I know that I can use ILIKE operator like solution, but I interest behavior like in MSSQL where operator =(equal) is case insensitive but can be case sensitive if we will change database/table collation i.e. we can change this behavior but could we do the same in the CrateDB?
It is case sensitive yes. I am not aware of any table or general settings on cluster level.
ILIKE
using LOWER()
use a fulltext index with e.g. ‘simple’ analyze
CREATE TABLE tab (
txt TEXT INDEX using FULLTEXT with (type='simple')
);
INSERT INTO tab VALUES ('Hello');
SELECT txt FROM tab
WHERE txt = 'hello'
--> 'Hello'
create ANALYZER myAnalyzer(
TOKENIZER CustomTokenizer with (type='ngram', min_gram=2, max_gram=2, token_chars=['letter']),
TOKEN_FILTERS (my_synonyms WITH (type='synonym', synonyms_path='synonyms.txt'), lowercase, kstem));
and
CREATE TABLE IF NOT EXISTS "x"."x" (
"name" TEXT INDEX USING FULLTEXT WITH (analyzer = 'myAnalyzer')
)
And as you can see I used lowercase in TOKEN_FILTERS, but when I compare my field with this analyzer using operator =(equal) it is still case sensitive. Looks like lowercase not work for this field or maybe I do something wrong?
For example, these queries returns different results but should be the same:
select * from x.x where name = 'John'
select * from x.x where name = 'john'
Can you show me please an example how I can use two indexes for 1 field in my test case:
create ANALYZER myAnalyzer(
TOKENIZER CustomTokenizer with (type='ngram', min_gram=2, max_gram=2, token_chars=['letter']),
TOKEN_FILTERS (my_synonyms WITH (type='synonym', synonyms_path='synonyms.txt'), lowercase, kstem));
CREATE TABLE IF NOT EXISTS "x"."x" (
"name" TEXT INDEX USING FULLTEXT WITH (analyzer = 'myAnalyzer')
)
Not sure that I understand you right, but why when I use lowercase in TOKEN_FILTERS my queries works wrong, for example you can see next statement:
create ANALYZER myAnalyzer(
TOKENIZER CustomTokenizer with (type='ngram', min_gram=2, max_gram=2, token_chars=['letter']),
TOKEN_FILTERS (my_synonyms WITH (type='synonym', synonyms_path='synonyms.txt'), lowercase, kstem));
create table if not exists x.x(
"name" text index using fulltext with (analyzer = 'myAnalyzer'),
"test" varchar(8)
);
insert into x.x(name, test)
values('John','John'),('JOHN','JOHN'),('jOhn','jOhn'),('john','john');
select _score, name from x.x where name = 'john' limit 100; -- NO HIT
select _score, name from x.x where name = 'John' limit 100; -- NO HIT
select _score, name from x.x where name = 'JOHN' limit 100; -- NO HIT
In each select returns NO HIT but as you can see we have this records in the table and in each select I should get all four rows.
According to this:
The lowercase token filter lowercases the entries in the index. So you would need to search for the lower case
My first query select _score, name from x.x where name = 'john' limit 100; -- NO HIT should return 1 row, but nothing. This is fully misconfused me.

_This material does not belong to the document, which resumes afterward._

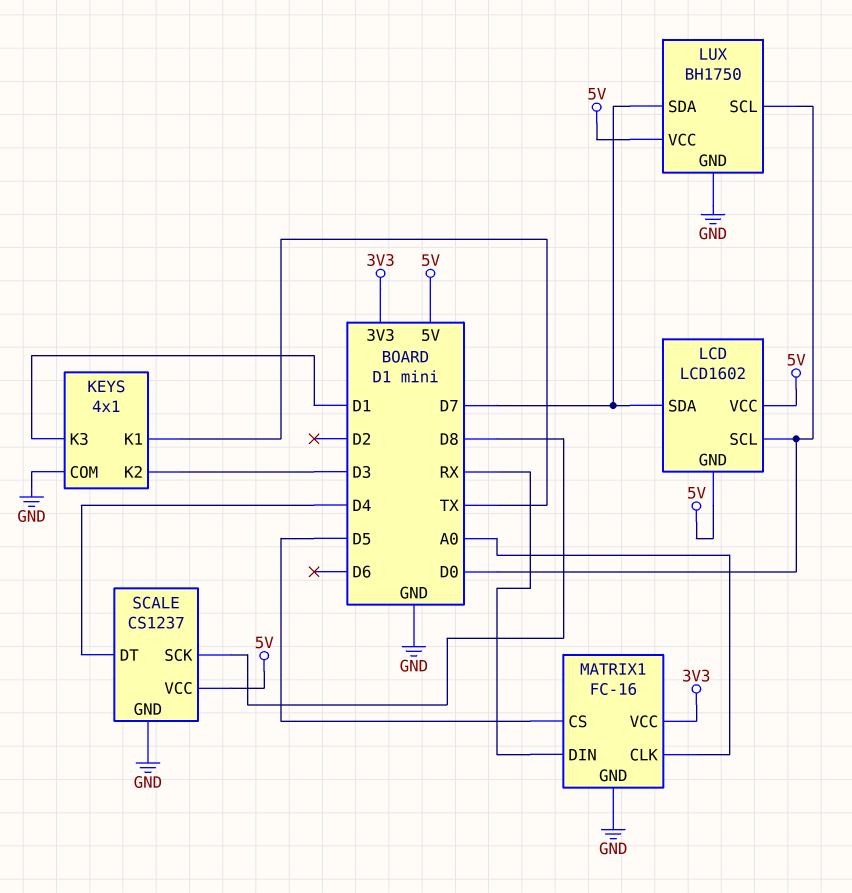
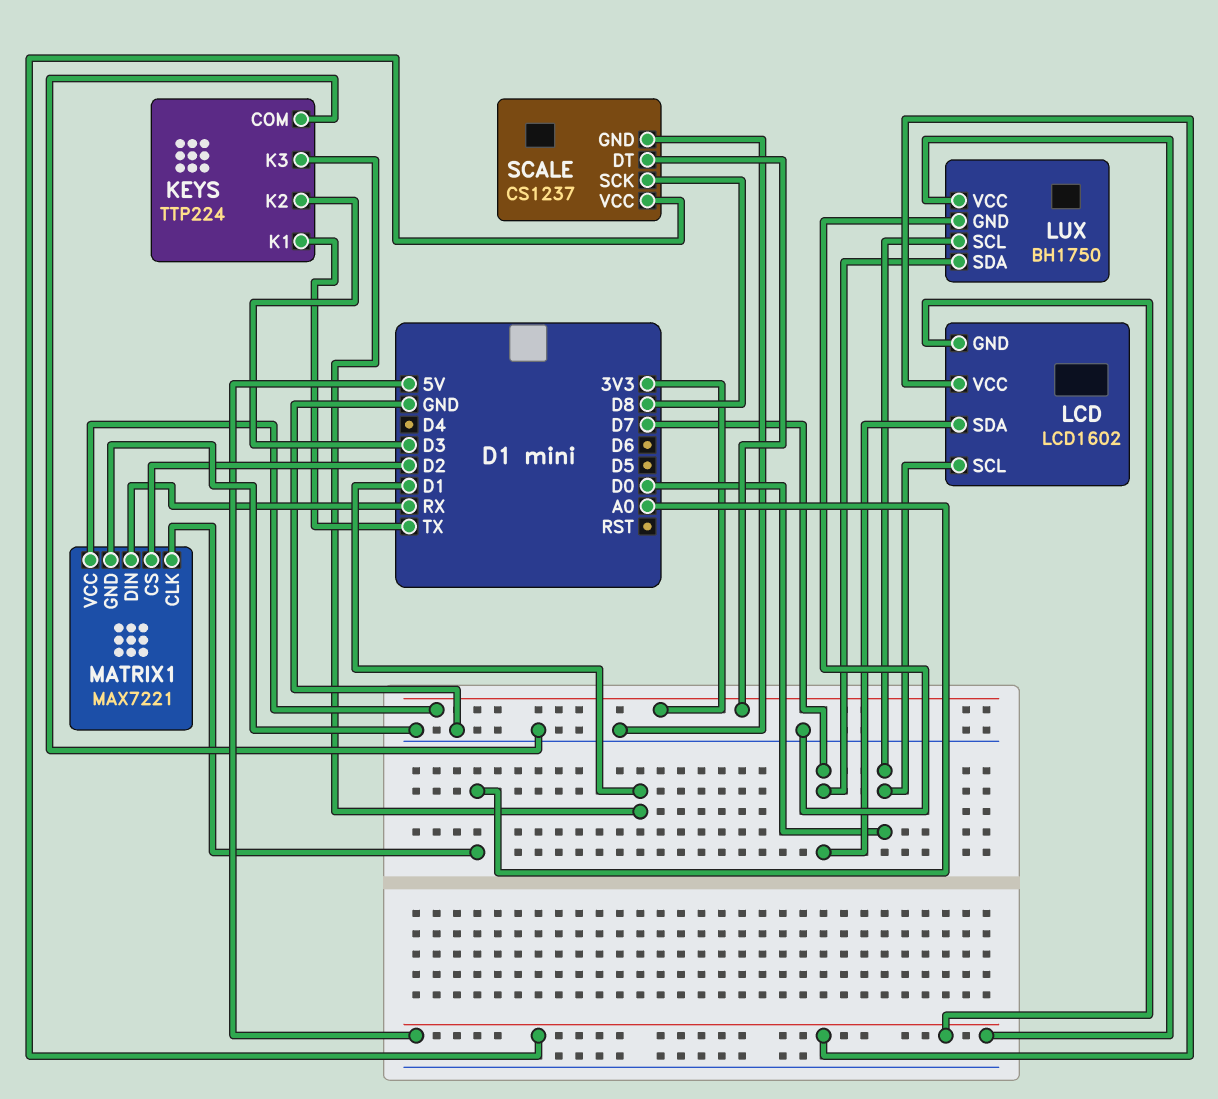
KEYS: 4x1 -> TTP224
MATRIX1: FC-16 -> MAX7221
MATRIX1 pin CS: D5 -> D2
SCALE pin DT: D4 -> 3V3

Thank you, but I still not understand how lowercase works and why it works like this. According to this:
The lowercase token filter lowercases the entries in the index. So you would need to search for the lower case
In index it will be stored in lowercase but when I will use WHERE condition we will not look into index when will use =(equal) operator. =(equal) operator will look only in fields values, not in index, right? Or is it only for fulltext search?